Я снова трясу головой, только сейчас осознавая, насколько сильно головная боль разрослась, когда я оказалась в тепле и безопасности квартиры. Это уже не тихое постукивание молоточков в висках, это самая настоящая каменоломня, сводящая судорогой половину лица, отдающая болью в ухо, челюсть и даже глаза.
— Так нельзя, — снова повторяет Миша, очерчивая теплой ладонью мне щеку.
Я издаю стон облегчения. Кажется, тепло облегчает боль.
— Болит?
— Очень, — выдыхаю, не открывая глаз, чтобы не расплакаться.
Размазня. Я такая размазня.
— Сейчас сделаю тебе компресс, принесу лекарства. Но сначала нужно поесть, ладно?
Я едва киваю, боясь лишних движений. Матрас подо мной пружинит, обозначая, что Миша поднялся. Я не слышу его шагов к двери, возможно, он не просто йети-лесоруб, но еще и ниндзя. Поэтому приоткрываю глаза, чтобы взглянуть на его удаляющийся силуэт.
Но он не ушел. Стоит, нависает надо мной темной глыбой. И внимательно вглядывается в лицо. Я не вижу его холодных глаз, но чувствую обжигающий взгляд.
Почему-то на губах.
— Нам нужно поговорить, — наконец, произносит он.
Смотрит на меня еще несколько секунд, дожидаясь кивка согласия, шумно выдыхает воздух и разворачивается в сторону коридора.

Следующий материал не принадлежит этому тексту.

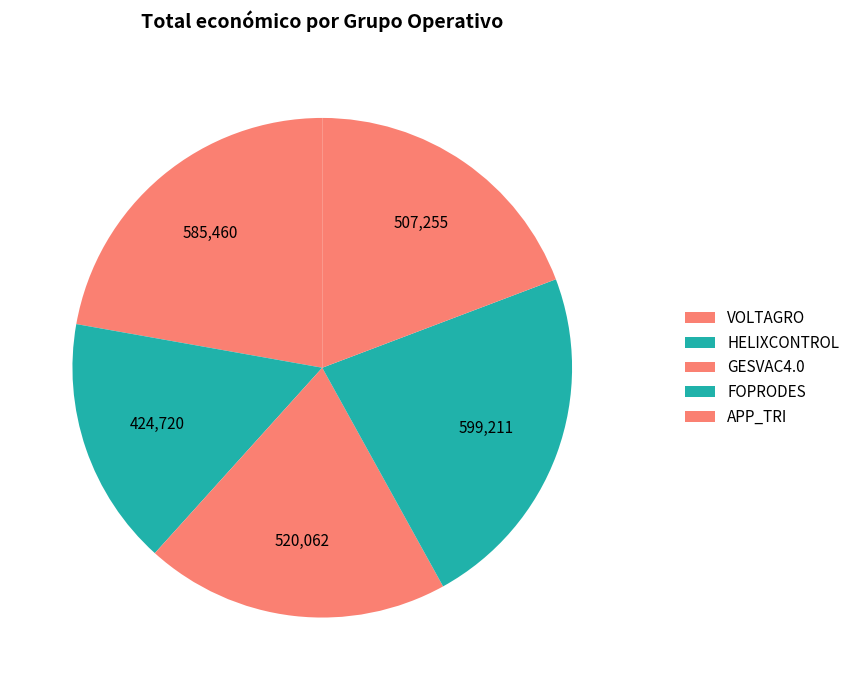

Does any single category account for the majority?

No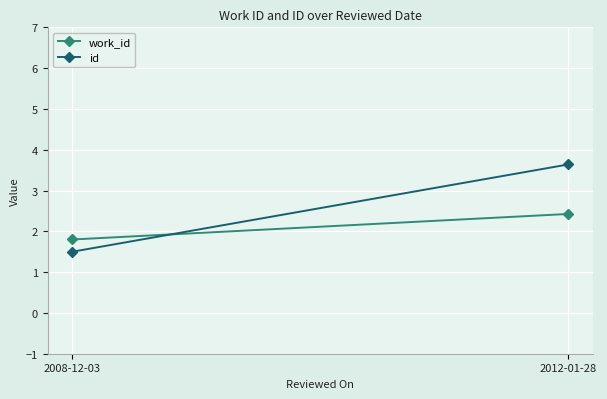

What is the value of the work_id point at the 2nd from the left?

2.4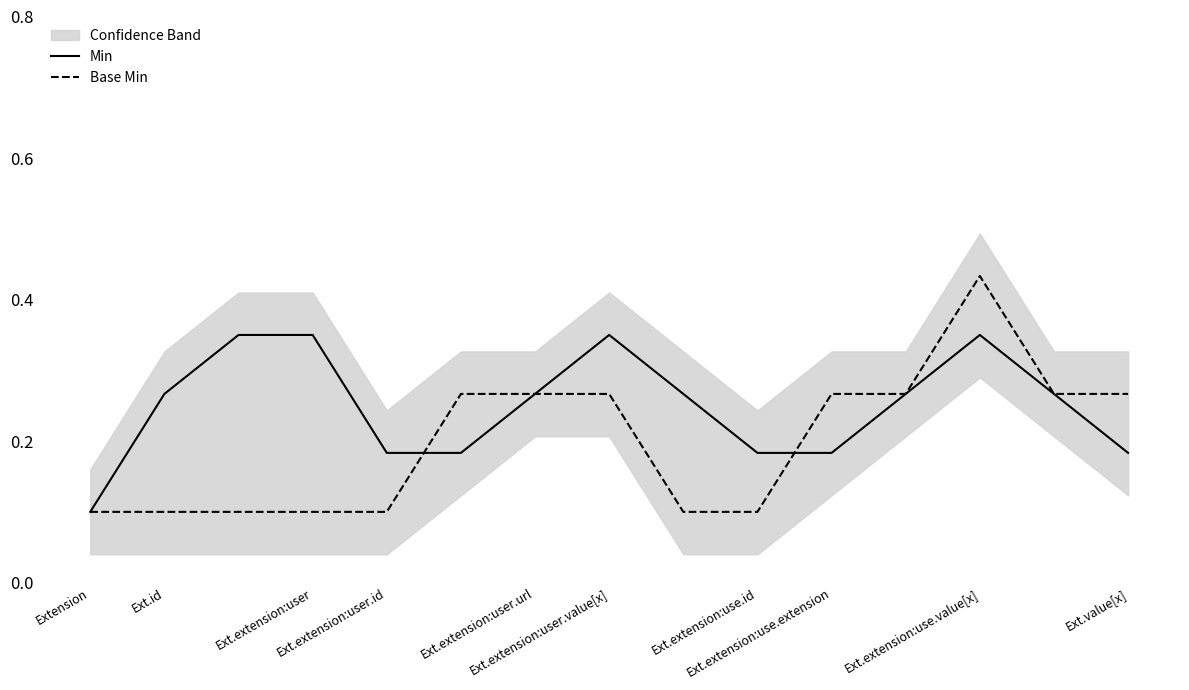

What is the difference between the maximum and minimum values in the Min series?

0.2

Хорошо, что у меня есть время подготовиться к этому разговору.
Глава 16
Михаил
Чайник бурлит и освещает темный кухонный угол синей подсветкой. Нужно сделать всего шаг, чтобы отключить его, но я продолжаю стоять на месте, не сводя взгляд с пузырьков воды сквозь прозрачное стекло.
Руки по-прежнему дрожат.
Это чувство безосновательного страха давно позабылось и сейчас, возрожденное, бьет острее и глубже привычного. Я не могу себя успокоить. Ни тем, что они нашлись, ни тем, что все это просто глупое стечение обстоятельств.
Заблудилась!
С ума можно сойти.
Наверное, только после этих слов реальность — пугающая и дикая — наконец показала свои острые зубы. Маруся действительно ничего не помнит. Ни меня, ни сына, ни собственную жизнь, выстроенную из стен, заборов и направляющих. Нет никакого внутреннего голоса, шепчущего ей что нужно делать, а что делать нельзя.

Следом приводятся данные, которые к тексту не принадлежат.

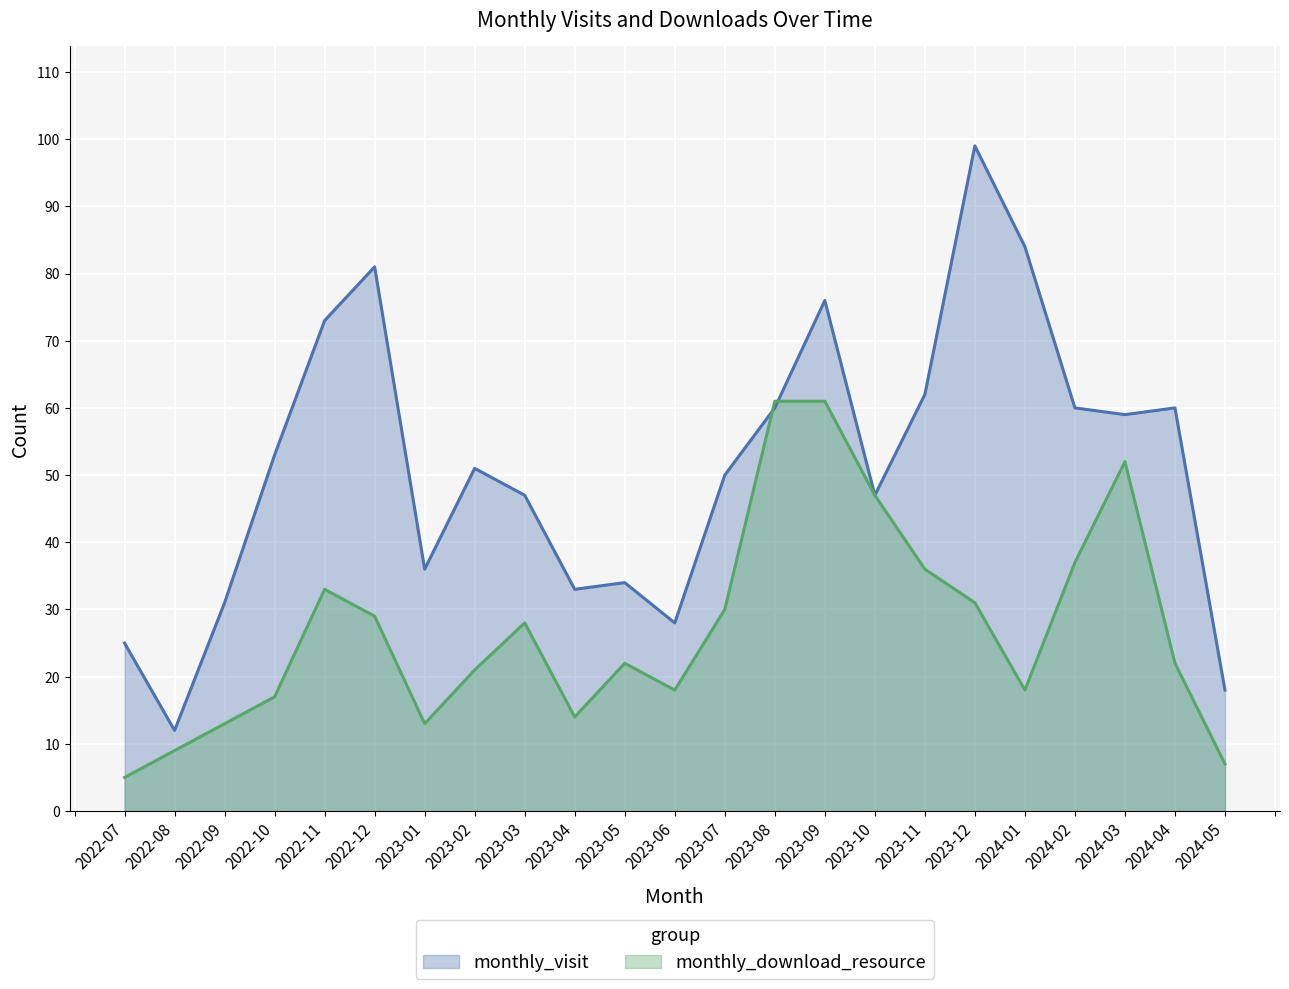

True or false: monthly_visit has a value of 76 at 2023-09.

True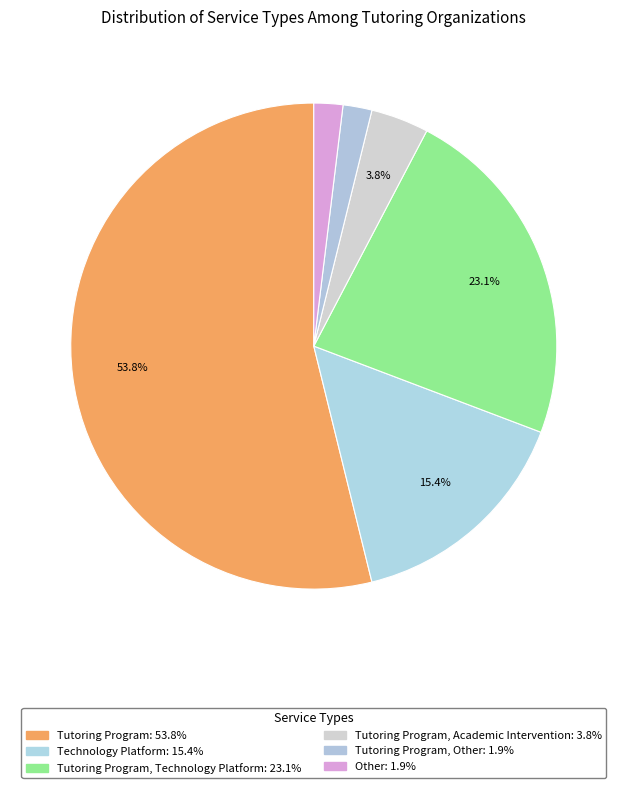

To the nearest percent, what is the average slice percentage?

17%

Никакой физической памяти, позволяющей найти собственный дом, или материнского инстинкта, который обезопасит ребенка.
Ни-че-го.
И это пугает меня до чертиков.
Лавина эмоций, тщательно сдерживаемая, пока я, гонимый страхом, искал семью — обрушивается на плечи чудовищной тяжестью. Я упираюсь ладонями в стол и опускаю голову, переводя дыхание. Никому не пожелаю прийти в словно перевернутый мародерами дом и в конце концов понять, что семья исчезла. Не знать, куда правильнее бежать, кому звонить и что думать.

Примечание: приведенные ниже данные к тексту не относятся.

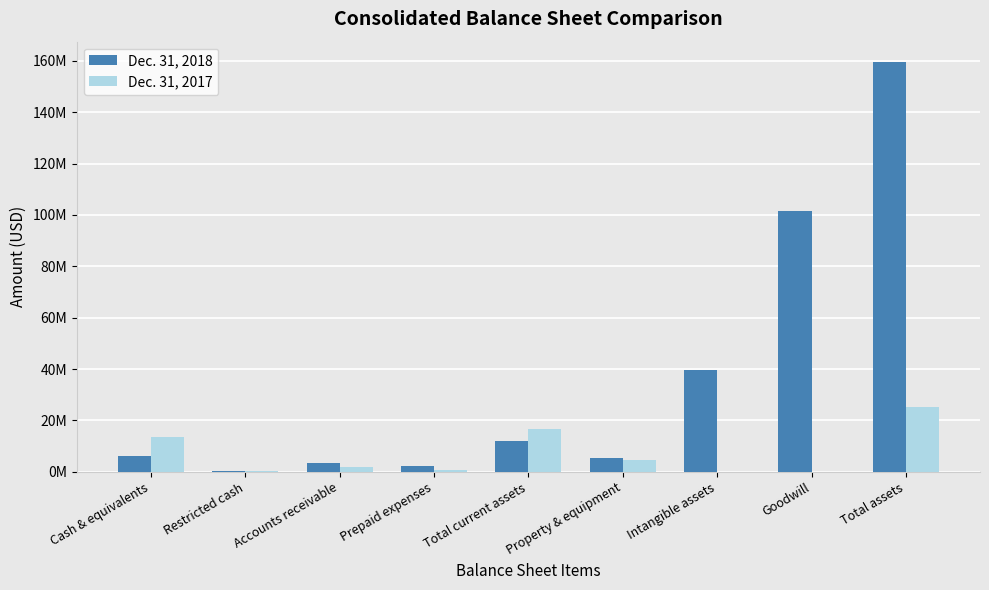

What is the sum of all Dec. 31, 2017 values?

63432399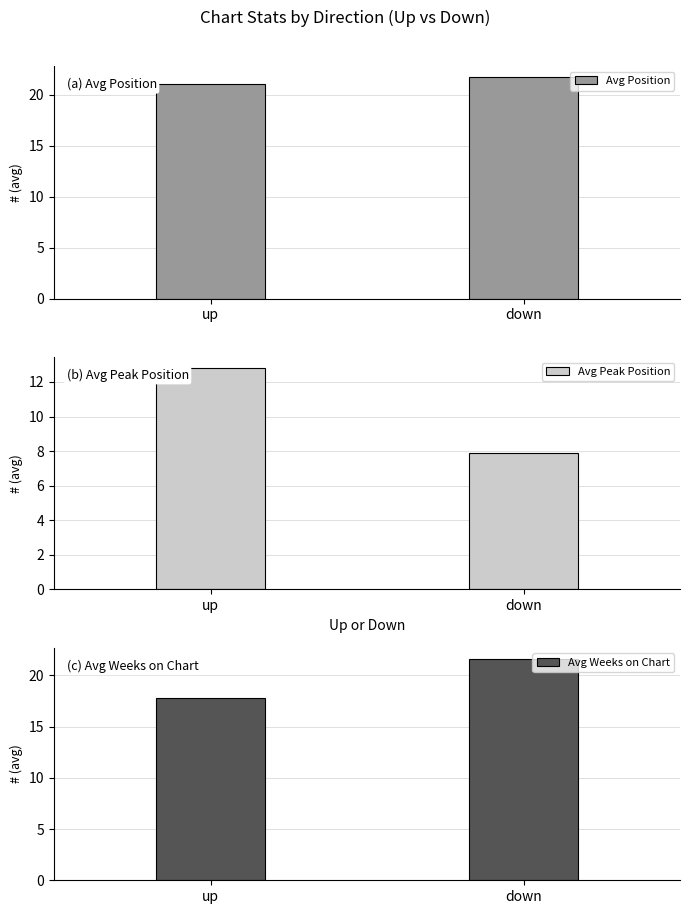

Reading left to right, transcribe all the data shown in this chart.

Avg Position: 21.0	21.7
Avg Peak Position: 12.8	7.9
Avg Weeks on Chart: 17.8	21.6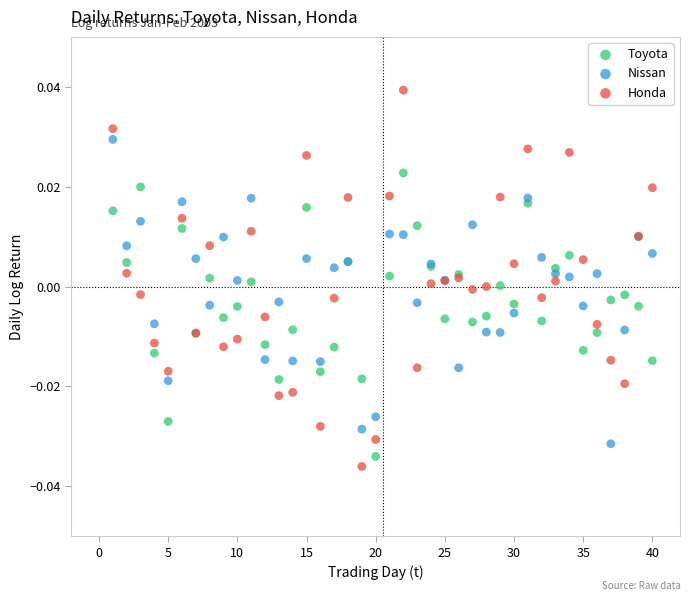

Which series has the widest spread of Y values?

Honda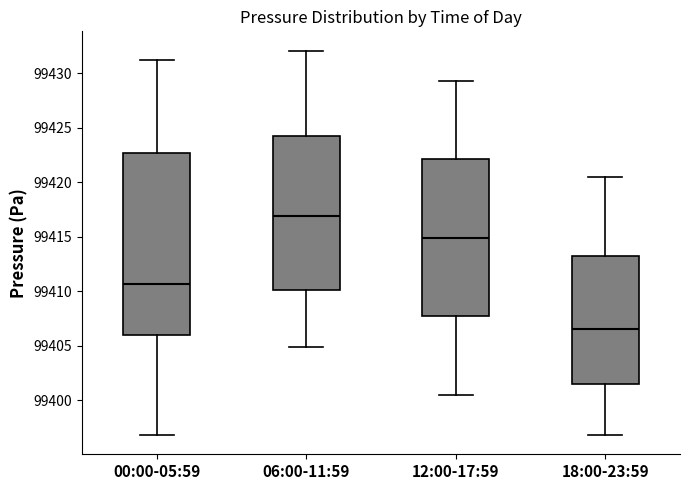

Reading left to right, read every box against the y-axis: the position of its median line, the range the box covers, and the ends of its whiskers. The values are not printed on the chart, so give them approximately, as read against the axis.

00:00-05:59: median 99410.5, box 99406.0 to 99422.5, whiskers 99397.0 to 99431.5
06:00-11:59: median 99417.0, box 99410.0 to 99424.5, whiskers 99405.0 to 99432.0
12:00-17:59: median 99415.0, box 99407.5 to 99422.0, whiskers 99400.5 to 99429.5
18:00-23:59: median 99406.5, box 99401.5 to 99413.0, whiskers 99397.0 to 99420.5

Настроить тысячи теорий — одна хуже другой. Особенно, когда «абонент недоступен» сотню раз к ряду.
Чем она думала, уходя из безопасного дома, не озаботившись элементарным путем возвращения? Почему вообще это взбрело ей в голову в ее состоянии? А если бы я вернулся в обычное время, не чувствуя потребности закончить пораньше?
Сколько они с Марсом провели бы времени на улице? На холоде и без еды.